### Try it
Below are lines of data; restate word for word those running from the line containing "in the top-left." to the line containing "10: (346, 61)", inclusive, and no others.

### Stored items
■ ■ ■ ■ ■

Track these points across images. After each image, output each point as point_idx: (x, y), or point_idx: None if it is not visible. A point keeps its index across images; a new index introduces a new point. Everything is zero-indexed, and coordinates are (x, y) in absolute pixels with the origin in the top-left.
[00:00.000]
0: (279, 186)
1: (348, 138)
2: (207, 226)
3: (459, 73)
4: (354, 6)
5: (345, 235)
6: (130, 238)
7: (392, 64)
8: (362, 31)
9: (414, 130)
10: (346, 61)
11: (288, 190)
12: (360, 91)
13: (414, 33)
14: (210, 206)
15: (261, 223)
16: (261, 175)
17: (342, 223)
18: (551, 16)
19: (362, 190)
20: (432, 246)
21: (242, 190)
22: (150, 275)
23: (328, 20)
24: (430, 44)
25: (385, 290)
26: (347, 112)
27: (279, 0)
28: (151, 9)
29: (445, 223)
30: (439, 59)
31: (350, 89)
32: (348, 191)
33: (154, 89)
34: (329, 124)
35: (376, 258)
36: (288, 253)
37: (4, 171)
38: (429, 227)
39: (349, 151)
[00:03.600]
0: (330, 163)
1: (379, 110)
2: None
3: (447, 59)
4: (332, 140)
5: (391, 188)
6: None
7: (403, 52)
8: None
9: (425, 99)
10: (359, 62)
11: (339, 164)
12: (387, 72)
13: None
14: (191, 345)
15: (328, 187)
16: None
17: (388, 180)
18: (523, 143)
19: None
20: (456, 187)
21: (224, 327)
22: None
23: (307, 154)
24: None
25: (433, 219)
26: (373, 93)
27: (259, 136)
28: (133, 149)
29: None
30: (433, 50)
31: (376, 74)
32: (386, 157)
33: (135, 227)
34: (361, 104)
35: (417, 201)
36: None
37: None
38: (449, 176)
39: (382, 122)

■ ■ ■ ■ ■

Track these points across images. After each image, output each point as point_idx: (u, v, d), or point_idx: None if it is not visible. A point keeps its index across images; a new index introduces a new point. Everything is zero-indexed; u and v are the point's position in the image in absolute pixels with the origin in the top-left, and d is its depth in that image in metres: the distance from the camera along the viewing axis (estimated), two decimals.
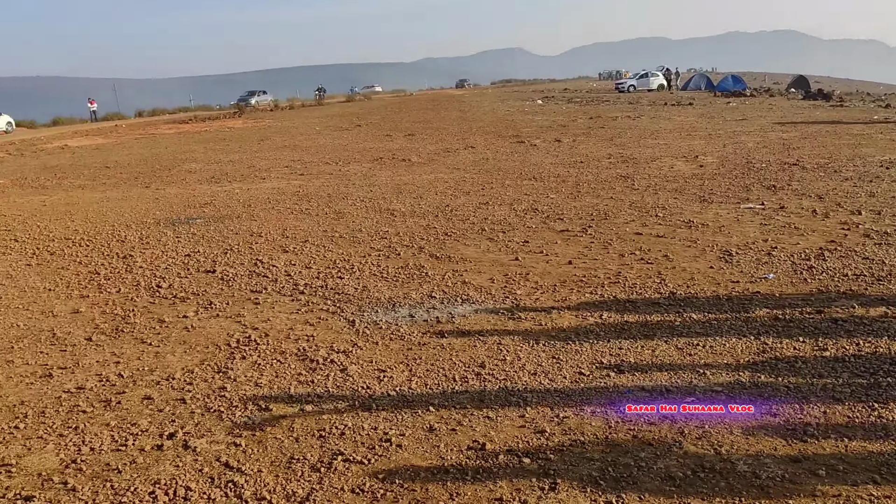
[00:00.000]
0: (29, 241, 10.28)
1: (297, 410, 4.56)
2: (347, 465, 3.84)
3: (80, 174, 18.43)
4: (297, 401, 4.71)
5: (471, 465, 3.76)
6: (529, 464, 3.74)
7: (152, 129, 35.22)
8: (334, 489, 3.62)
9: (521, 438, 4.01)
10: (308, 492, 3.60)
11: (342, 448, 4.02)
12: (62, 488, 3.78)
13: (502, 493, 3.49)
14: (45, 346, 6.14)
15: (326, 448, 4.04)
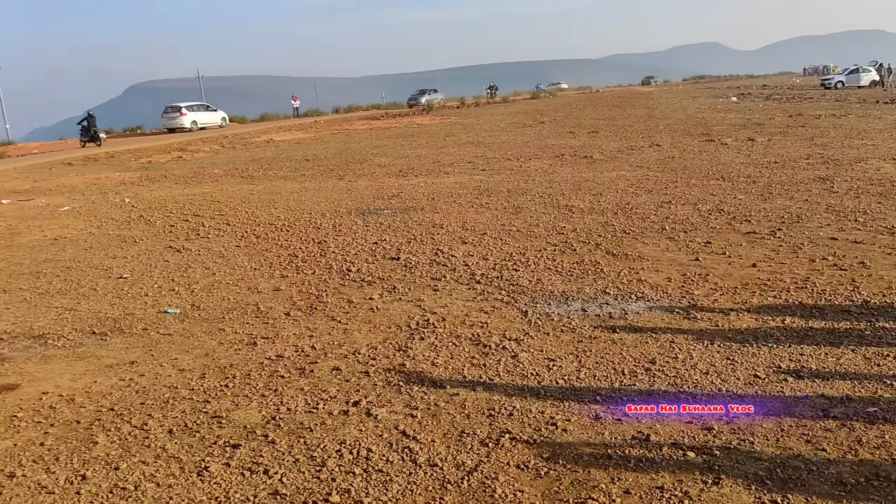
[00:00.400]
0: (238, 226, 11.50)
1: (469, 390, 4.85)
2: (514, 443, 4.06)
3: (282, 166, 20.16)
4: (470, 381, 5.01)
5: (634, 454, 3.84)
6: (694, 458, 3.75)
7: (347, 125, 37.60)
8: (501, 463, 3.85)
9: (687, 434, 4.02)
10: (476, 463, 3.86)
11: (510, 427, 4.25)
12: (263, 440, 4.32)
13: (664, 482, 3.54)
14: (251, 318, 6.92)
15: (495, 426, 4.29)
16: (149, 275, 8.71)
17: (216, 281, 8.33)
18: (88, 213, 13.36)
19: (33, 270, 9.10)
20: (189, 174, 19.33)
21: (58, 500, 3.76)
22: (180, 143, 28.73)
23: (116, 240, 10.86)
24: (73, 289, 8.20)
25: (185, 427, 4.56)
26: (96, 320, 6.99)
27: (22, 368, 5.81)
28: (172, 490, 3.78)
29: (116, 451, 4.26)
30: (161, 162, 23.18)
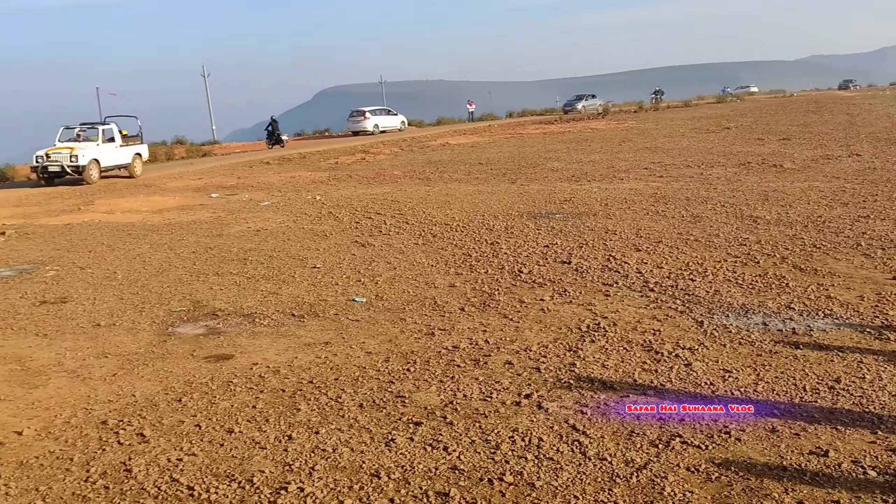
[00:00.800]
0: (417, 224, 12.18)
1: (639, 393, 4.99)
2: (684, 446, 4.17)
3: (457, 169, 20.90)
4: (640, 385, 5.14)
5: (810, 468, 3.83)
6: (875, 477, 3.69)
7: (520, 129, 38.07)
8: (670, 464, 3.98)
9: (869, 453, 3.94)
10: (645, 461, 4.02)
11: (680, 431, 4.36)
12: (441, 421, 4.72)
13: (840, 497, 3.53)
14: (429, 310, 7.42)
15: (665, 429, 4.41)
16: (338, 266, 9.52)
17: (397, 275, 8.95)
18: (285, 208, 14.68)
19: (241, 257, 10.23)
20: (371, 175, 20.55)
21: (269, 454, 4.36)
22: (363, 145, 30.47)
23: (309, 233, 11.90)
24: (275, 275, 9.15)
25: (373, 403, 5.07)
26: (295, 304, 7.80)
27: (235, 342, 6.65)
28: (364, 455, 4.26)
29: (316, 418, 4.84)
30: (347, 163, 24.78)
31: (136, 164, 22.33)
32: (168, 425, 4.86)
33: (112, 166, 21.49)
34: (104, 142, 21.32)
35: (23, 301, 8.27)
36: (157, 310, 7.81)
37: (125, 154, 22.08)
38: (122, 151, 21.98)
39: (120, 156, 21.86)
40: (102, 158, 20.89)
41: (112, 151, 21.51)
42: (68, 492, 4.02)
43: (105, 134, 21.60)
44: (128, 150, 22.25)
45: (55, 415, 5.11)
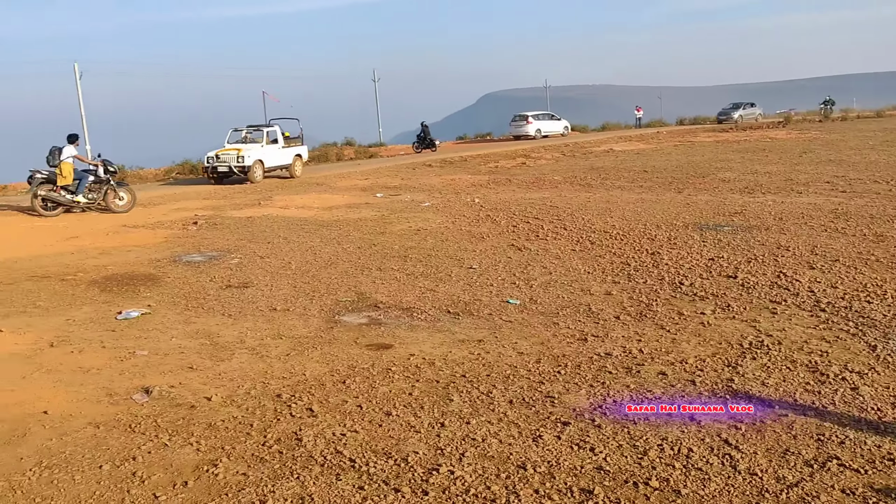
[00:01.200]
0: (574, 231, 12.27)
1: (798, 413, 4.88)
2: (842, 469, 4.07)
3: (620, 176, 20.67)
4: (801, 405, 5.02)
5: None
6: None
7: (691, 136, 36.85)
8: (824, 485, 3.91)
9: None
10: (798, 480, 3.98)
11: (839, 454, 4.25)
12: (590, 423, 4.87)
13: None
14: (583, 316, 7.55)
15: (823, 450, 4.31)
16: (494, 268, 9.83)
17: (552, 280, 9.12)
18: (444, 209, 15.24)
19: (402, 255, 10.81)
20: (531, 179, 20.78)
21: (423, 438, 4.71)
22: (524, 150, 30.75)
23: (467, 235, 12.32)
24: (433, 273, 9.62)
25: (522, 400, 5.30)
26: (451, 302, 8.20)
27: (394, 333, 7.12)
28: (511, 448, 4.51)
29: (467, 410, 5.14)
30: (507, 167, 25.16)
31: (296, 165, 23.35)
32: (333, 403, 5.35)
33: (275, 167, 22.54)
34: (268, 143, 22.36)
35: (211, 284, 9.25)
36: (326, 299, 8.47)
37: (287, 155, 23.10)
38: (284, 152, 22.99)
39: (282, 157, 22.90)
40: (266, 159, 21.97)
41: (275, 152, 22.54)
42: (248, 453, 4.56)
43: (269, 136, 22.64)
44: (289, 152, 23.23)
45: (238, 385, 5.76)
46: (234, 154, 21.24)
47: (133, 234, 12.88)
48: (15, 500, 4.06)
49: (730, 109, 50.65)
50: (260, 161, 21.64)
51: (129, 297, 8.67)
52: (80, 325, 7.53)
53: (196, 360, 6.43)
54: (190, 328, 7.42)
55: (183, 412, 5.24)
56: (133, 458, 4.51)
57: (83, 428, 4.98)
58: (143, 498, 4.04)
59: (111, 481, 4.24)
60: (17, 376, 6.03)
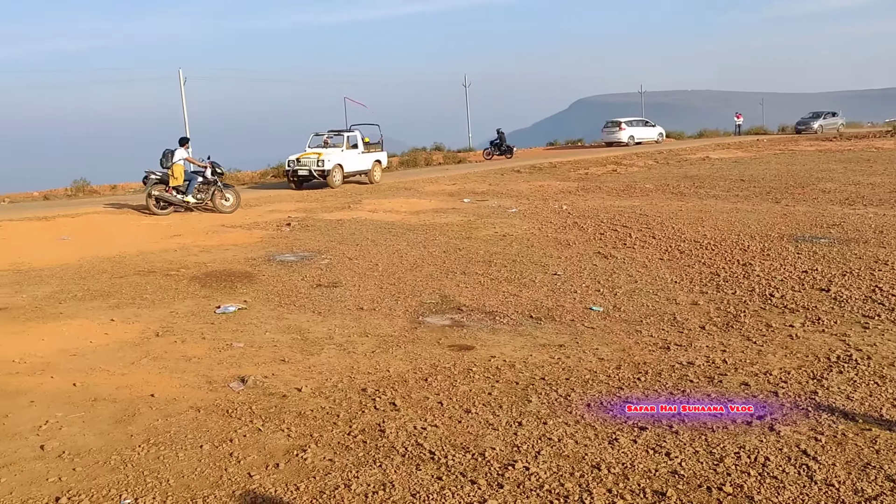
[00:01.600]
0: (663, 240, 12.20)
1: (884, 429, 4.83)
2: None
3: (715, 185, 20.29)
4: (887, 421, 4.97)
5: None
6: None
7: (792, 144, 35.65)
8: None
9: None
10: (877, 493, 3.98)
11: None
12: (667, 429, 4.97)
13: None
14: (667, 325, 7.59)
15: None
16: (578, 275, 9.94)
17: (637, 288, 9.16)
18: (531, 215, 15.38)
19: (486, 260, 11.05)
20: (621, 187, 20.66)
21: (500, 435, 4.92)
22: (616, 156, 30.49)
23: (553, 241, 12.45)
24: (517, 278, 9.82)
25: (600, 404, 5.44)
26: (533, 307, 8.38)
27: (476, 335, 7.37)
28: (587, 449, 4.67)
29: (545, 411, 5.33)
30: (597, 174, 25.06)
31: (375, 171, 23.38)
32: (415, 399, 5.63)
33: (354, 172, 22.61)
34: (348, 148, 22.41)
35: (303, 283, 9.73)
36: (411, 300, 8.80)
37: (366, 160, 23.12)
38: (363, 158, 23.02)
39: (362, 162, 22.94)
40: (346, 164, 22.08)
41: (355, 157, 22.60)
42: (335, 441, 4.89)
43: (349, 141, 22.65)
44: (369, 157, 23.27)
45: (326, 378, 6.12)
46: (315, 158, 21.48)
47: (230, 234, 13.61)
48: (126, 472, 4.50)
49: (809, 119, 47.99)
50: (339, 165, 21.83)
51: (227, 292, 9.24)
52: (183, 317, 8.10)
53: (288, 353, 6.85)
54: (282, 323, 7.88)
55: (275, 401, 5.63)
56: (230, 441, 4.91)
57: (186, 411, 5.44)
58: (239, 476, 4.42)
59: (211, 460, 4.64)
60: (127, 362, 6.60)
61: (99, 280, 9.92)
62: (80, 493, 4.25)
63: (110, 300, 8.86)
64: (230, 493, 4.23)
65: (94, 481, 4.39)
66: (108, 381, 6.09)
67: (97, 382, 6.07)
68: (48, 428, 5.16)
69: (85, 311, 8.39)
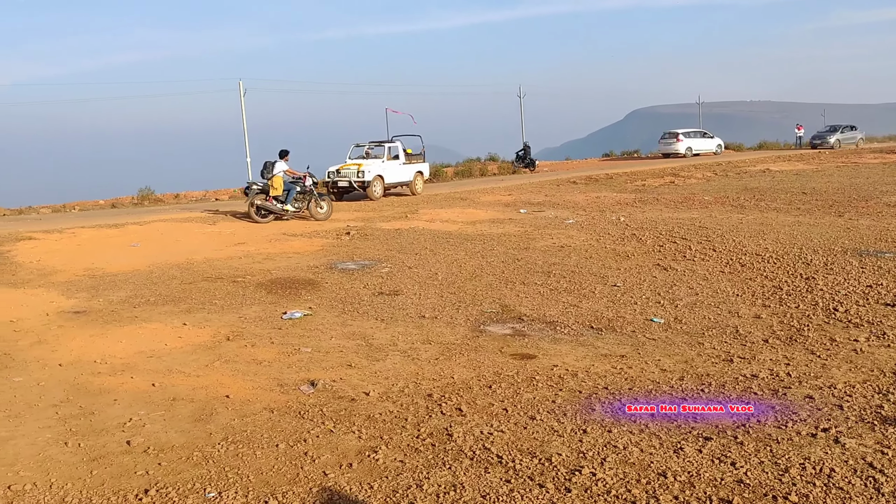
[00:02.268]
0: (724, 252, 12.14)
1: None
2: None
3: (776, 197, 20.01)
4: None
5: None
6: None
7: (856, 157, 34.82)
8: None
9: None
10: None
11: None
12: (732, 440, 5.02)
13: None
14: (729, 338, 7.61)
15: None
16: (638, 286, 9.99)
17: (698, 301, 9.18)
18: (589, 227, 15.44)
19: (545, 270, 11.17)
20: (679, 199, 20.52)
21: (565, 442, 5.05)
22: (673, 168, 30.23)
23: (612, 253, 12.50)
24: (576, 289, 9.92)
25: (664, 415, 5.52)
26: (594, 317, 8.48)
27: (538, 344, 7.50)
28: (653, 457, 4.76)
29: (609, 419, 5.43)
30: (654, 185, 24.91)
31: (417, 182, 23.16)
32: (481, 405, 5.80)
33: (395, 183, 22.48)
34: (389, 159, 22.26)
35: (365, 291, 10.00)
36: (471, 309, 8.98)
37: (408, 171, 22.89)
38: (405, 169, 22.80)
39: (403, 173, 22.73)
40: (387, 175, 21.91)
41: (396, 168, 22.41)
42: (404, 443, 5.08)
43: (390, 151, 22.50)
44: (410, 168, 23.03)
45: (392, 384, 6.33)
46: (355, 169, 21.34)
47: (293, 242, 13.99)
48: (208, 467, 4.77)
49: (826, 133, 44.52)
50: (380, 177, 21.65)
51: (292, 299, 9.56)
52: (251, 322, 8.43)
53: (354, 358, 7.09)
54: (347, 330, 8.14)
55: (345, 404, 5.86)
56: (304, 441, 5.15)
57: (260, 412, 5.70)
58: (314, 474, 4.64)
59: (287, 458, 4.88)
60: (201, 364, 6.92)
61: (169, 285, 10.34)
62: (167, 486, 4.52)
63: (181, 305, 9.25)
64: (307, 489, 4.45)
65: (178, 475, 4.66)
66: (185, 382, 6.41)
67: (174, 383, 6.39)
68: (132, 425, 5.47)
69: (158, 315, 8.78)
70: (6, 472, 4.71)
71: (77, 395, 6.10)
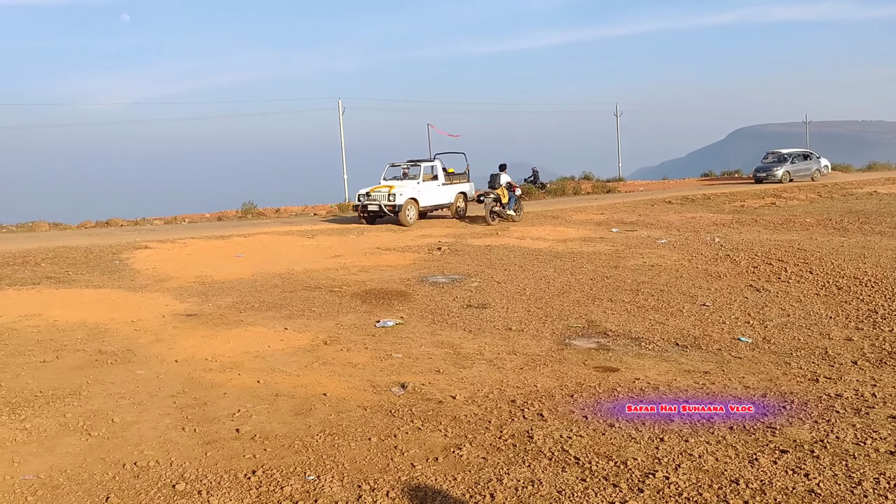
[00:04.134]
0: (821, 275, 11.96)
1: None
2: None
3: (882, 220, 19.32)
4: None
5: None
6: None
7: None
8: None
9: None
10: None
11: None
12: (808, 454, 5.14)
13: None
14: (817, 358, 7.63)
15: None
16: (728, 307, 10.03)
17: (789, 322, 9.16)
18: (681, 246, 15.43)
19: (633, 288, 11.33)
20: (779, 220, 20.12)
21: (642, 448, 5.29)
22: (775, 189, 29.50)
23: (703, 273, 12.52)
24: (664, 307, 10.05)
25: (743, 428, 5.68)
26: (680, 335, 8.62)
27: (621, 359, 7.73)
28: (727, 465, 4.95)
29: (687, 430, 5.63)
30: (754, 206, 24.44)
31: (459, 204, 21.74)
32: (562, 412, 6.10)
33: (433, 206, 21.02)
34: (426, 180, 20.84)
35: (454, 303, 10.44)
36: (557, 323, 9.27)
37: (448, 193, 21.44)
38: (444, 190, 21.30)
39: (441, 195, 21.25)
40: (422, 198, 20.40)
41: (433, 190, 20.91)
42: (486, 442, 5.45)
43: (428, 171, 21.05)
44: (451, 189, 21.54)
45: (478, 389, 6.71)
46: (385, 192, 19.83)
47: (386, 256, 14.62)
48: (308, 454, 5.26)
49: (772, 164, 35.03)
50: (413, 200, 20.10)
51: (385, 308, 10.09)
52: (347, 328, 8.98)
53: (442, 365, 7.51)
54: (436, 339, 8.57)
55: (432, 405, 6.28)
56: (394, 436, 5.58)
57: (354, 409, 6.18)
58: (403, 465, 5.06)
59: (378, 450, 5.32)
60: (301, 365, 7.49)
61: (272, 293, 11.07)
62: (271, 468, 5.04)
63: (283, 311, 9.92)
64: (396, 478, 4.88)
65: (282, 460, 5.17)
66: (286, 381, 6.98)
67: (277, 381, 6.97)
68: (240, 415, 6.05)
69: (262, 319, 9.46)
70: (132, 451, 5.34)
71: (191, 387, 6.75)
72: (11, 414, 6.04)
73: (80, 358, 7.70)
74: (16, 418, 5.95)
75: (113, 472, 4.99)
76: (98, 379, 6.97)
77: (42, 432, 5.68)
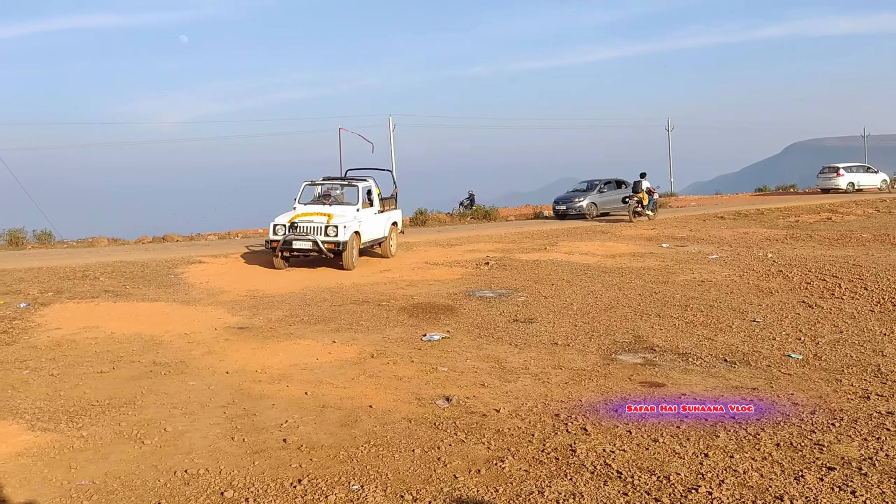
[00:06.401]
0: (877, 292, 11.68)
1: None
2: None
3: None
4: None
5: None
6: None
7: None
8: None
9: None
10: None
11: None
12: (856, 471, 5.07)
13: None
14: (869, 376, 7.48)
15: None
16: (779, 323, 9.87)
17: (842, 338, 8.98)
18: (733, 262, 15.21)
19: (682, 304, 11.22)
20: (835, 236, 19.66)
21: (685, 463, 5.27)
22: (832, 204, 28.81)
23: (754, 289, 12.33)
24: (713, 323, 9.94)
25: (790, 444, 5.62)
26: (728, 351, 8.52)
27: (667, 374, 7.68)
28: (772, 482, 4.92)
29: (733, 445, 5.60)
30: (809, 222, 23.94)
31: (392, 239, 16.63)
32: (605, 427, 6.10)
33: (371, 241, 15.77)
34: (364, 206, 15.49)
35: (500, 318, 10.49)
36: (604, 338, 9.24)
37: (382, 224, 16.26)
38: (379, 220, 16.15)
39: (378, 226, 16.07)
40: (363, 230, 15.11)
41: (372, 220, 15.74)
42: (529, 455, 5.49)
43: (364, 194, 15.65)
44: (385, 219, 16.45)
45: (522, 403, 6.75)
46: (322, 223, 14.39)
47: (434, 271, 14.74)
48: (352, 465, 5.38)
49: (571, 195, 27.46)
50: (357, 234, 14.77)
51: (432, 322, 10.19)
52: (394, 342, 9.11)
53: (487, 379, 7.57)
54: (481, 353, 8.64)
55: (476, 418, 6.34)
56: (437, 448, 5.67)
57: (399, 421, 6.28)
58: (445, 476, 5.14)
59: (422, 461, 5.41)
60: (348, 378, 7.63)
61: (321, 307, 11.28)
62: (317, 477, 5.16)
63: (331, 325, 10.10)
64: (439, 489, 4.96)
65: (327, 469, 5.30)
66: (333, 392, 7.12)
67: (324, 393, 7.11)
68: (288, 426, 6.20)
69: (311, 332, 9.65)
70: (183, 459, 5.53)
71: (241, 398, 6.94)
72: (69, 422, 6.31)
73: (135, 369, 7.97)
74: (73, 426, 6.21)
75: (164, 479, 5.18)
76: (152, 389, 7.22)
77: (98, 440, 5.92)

■ ■ ■ ■ ■

### Result for this task
Track these points across images. After each image, output each point as point_idx: (x, y), or point_idx: None if it is not visible. A point keeps its index across images; a new index introduces a new point. Everything is zero-indexed, and coordinates are (x, y) in absolute pixels with the origin in the top-left.
[00:00.000]
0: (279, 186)
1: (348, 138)
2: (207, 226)
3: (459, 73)
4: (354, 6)
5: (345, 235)
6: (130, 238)
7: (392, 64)
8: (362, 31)
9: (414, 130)
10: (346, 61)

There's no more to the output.